Diffusion models worked faster and produced images with improved quality produced by GANs.
These models worked on denoising techniques that took corrupted images and recombined the images until a final clean image was produced. This is how Stable Diffusion works. It is trained to repeatedly add and remove small amounts of noise to the image until the final output is produced.
Breakthroughs leading to modern generative models
None of these concepts were new to Bengio and other members of the AI community. “Some of the ideas behind this go back over a decade,” he said. Bengio has left a series of papers showing this. In 2013, Bengio, Li Yao, and several other researchers addressed the importance of denoising and reduced autoencoders, titled “Generalized Denoising Autoencoders as Generative Models”. published a paper on
All of today’s leading text-to-image generators, including DALL.E 2, Google’s Imagen, and Stable Diffusion, use diffusion models.
Important breakthroughs achieved last year contributed to their prominence.
In December 2021, the latent diffusion model was introduced in a paper titled “High-resolution image synthesis using the latent diffusion model”. These models used autoencoders to compress the images into a relatively small latent space during training. An autoencoder is then used to decompress the final latent representation that ultimately produces the output image. Constant repetition of the diffusion process in this latent space greatly reduces image generation time and cost.
Latent diffusion models can also do other things that previous generative models couldn’t, such as image inpainting, super-resolution, and semantic scene synthesis.
Returns in probabilistic ML and other concepts
Bengio has also been enthusiastic about the area of probabilistic machine learning for some time and firmly believes that advances in this area can solve some of the challenges in deep learning. “I am very excited about the progress in the field of probabilistic machine learning,” he said.
Probabilistic machine learning designed AI models to help machines understand what learning is through experience. Statistics are used to predict the likelihood of future outcomes through random occurrences or actions. For example, a probabilistic classifier could assign a probability of, say, 0.8 to the “cat” class. This indicates a very high degree of confidence that the animal in the image is a cat. If you can connect the dots, you can apply it immediately to self-driving cars.
Probabilistic machine learning has significant advantages. You can get a clear picture of how confident or uncertain the machine is about the accuracy of its predictions.

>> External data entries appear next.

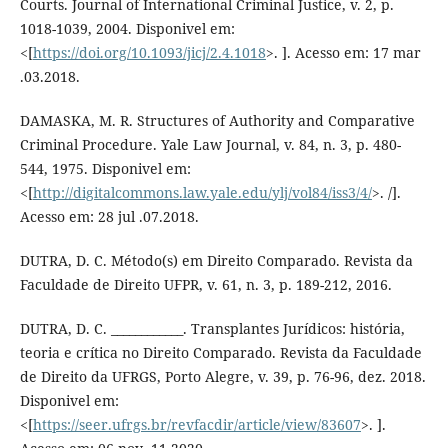
Courts. Journal of International Criminal Justice, v. 2, p.
1018-1039, 2004. Disponivel em:
<[
https://doi.org/10.1093/jicj/2.4.1018
>. ]. Acesso em: 17 mar
.03.2018.
DAMASKA, M. R. Structures of Authority and Comparative
Criminal Procedure. Yale Law Journal, v. 84, n. 3, p. 480-
544, 1975. Disponivel em:
<[
http://digitalcommons.law.yale.edu/ylj/vol84/iss3/4/
>. /].
Acesso em: 28 jul .07.2018.
DUTRA, D. C. Método(s) em Direito Comparado. Revista da
Faculdade de Direito UFPR, v. 61, n. 3, p. 189-212, 2016.
DUTRA, D. C. ____________. Transplantes Jurídicos: história,
teoria e crítica no Direito Comparado. Revista da Faculdade
de Direito da UFRGS, Porto Alegre, v. 39, p. 76-96, dez. 2018.
Disponivel em:
<[
https://seer.ufrgs.br/revfacdir/article/view/83607
>. ].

According to Bengio, many of these old ideas, like old wine in a new bottle, have the potential to be revived with modern AI. Another thing he believes has the potential to be transformative. It’s causality. Although lineages of thought about cause and effect appeared in pre-Socratic times, deep his learning researchers recognized them much later because of the challenges posed by the lack of a causal representation in machine learning models. did.
“One of the biggest limitations of current machine learning, including deep learning, is the ability to generalize well to new settings such as new distributions. It’s something, and humans are very good at it,” Bengio said. He said there is good reason to think that humans are good at it because they have a causal model of the world. he added.